マーフィー様の状態が軽く引くくらい真っ赤で汚・・・怖くなり、何となくレヴェナントさんの後ろに隠れた。
『シーグリッド嬢は血を見慣れていないのか?』
「まあそうですね・・・いつも相手が怪我する時は大体私がいないとこで勝手に負傷してたんで」
『気分が悪くなったらいつでも言ってくれ。俺が支えよう』
――なにいっ!?ここは遠慮なく『血を見て気分が悪くなった女アピール』をして全力で甘えるべきか!?庇護欲駆り立てちゃう!?レヴェナントさんの世話好き欲を刺激させちゃう!?
今が任務中でなければその逞しい体に全身を委ねていたかもしれない。しかしここは敵陣。絶賛強襲中。例えフリでも弱るのは今じゃなかった。
唇を噛んで遠慮し、また別の機会――例えばレヴェナントさんの通りすがりを狙って弱ったフリをしようと心に決める。師匠に協力してもらお。
『――ハッブシュン!師匠使いが荒い!』
遠くの方でそんなツッコミが聞こえた気がしたけど・・・お互い様だよね。うん。そういうことなのだ。
「コルビーさんの魔法なら毒なんて大したダメージにならないでしょう。それで、この老人が『堅固装置』開発者のアルギー・シラクサですか」
「間違いねぇ。1回影武者でこの俺を欺こうとしやがって・・・腹立ったからアヘらせてやったぜ!」
「てっきり抵抗の意思を削ぐ為に魔法を使ったのかと・・・まあいいでしょう」
開発者のお爺さんは目をとろんと溶かし、口から涎を垂らしたまま唇を開いたり閉じたりしていた。いやマーフィー様ご老体にナニしたの?
――謎過ぎる・・・けどハース様は平然と受け入れてるな。マーフィー様の魔法ってなんだったっけ。
記憶を辿っても、攻撃特化の魔法ではないということしか覚えてなかった。確か魔力増幅・・・バフ系の能力だった気がする。

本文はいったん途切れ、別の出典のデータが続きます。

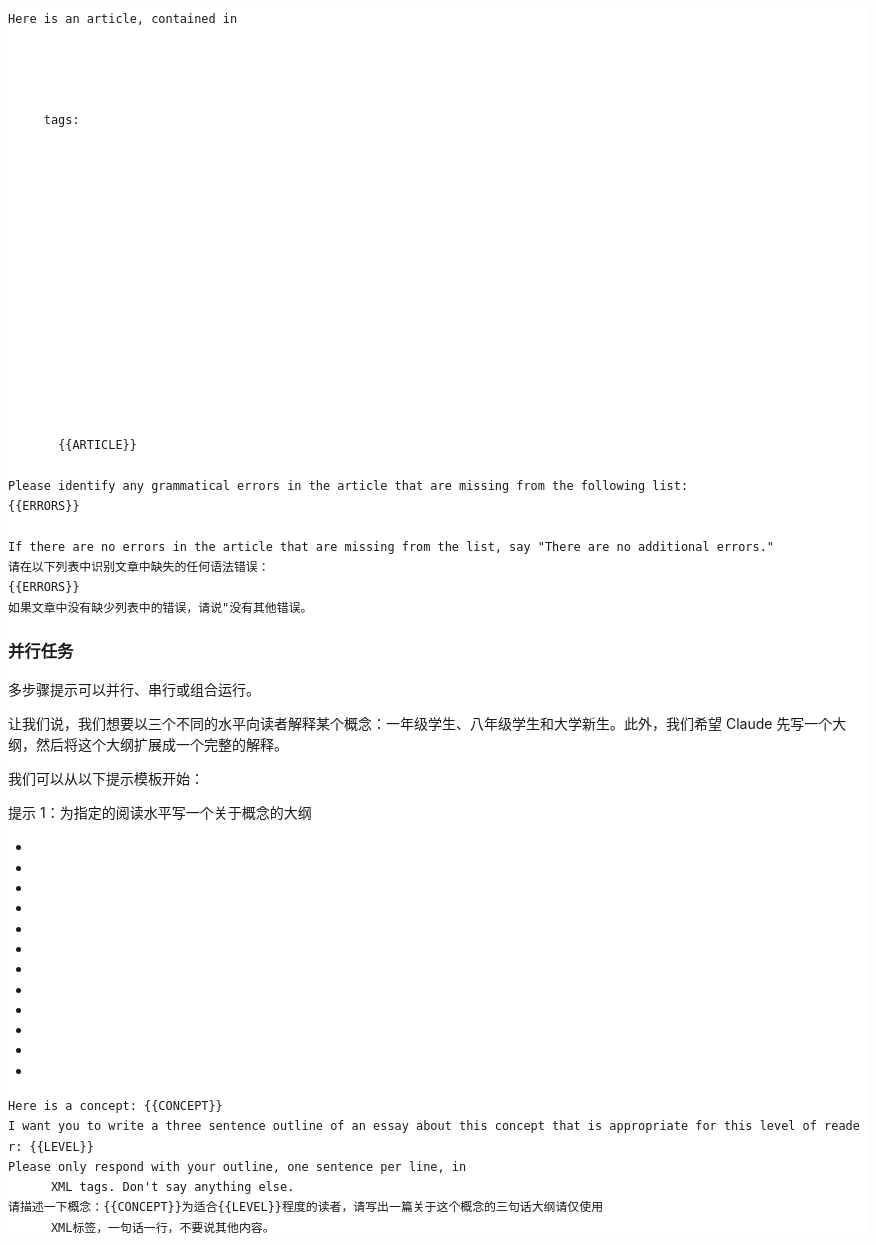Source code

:     Here is an article, contained in 
       
        
       
           
         tags:
       
        
       
           


       
        
       
           
        

       
        
       
           {{ARTICLE}}

    Please identify any grammatical errors in the article that are missing from the following list:
    {{ERRORS}}

    If there are no errors in the article that are missing from the list, say "There are no additional errors."
    请在以下列表中识别文章中缺失的任何语法错误：
    {{ERRORS}}
    如果文章中没有缺少列表中的错误，请说"没有其他错误。


### 并行任务

多步骤提示可以并行、串行或组合运行。

让我们说，我们想要以三个不同的水平向读者解释某个概念：一年级学生、八年级学生和大学新生。此外，我们希望 Claude 先写一个大纲，然后将这个大纲扩展成一个完整的解释。

我们可以从以下提示模板开始：

提示 1：为指定的阅读水平写一个关于概念的大纲

* 
* 
* 
* 
* 
* 
* 
* 
* 
* 
* 
* 

    Here is a concept: {{CONCEPT}}
    I want you to write a three sentence outline of an essay about this concept that is appropriate for this level of reader: {{LEVEL}}
    Please only respond with your outline, one sentence per line, in
          XML tags. Don't say anything else.
    请描述一下概念：{{CONCEPT}}为适合{{LEVEL}}程度的读者，请写出一篇关于这个概念的三句话大纲请仅使用
          XML标签，一句话一行，不要说其他内容。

――私やハース様と比べるとそこまで派手な魔法じゃないし。斧使いのリップマン様みたく武器メインの戦闘スタイルだから、構成員の間じゃ『性格クズな大剣使い』で通ってたんだよねー。
ぶっちゃけ私にとってバフ系の魔導士は良く言えば環境に左右されないので純粋に強い。悪く言えばシンプルすぎて地味。といった印象だった。
「――設計図はどうしたんですか?まさか偽物と間違えてないですよね?」
「たりめーよ!なぁアルちゃん」
「くぅん・・・」
お爺さんの初台詞は語尾にハートマークがついてそうだった。さっきからずっと恍けた瞳は潤んでおり、意識も朦朧としている。はっきり言って見るに堪えなかった。
――血だるまのおじさんがヨガってるお爺さんを姫抱っこしてんのが余計辛い・・・。せめて抱え方だけでも変えて欲しい・・・。
「――確かに本物ですね。では直ちに帰還しましょう」
――だから何でハース様はそんな平静を保っていられるの!?上司がツッコまなきゃ駄目じゃない!?違う!?
どうやら見苦しさを感じているのは私だけだったことに気づき、内心ショックを覚える。ストレスで痛むこめかみを抑えている間に、私達は転移魔法で最初の待機場所に戻った。
姿を変えて国境を越え、馬車に乗ってチャミュエル魔法帝国に帰る。その道すがら――ずっと懐かしい想いが心を包んで剝がれなかった。
――何で?行きはこんなことなかった。変わった事なんて・・・。
私は簀巻きで床に転がされているお爺さんを見つめる。親戚でもなんでもない彼の魔力に、深く刻み込まれた恐怖が思い起こされてしまう。
『デメリットばっかに目を向けてっ、大きな貢献から目を逸らす人達わぁ・・・軒並み爆殺しちゃえばいいと思わなーい?』
「・・・っ!」
「6番目?貴女一体何を・・・」
考える前に体が動き、『地雷』の破片でお爺さんの縄を切る。ハース様に止められる前に――私は天才科学者アルギー・シラクサの服を切り裂いた。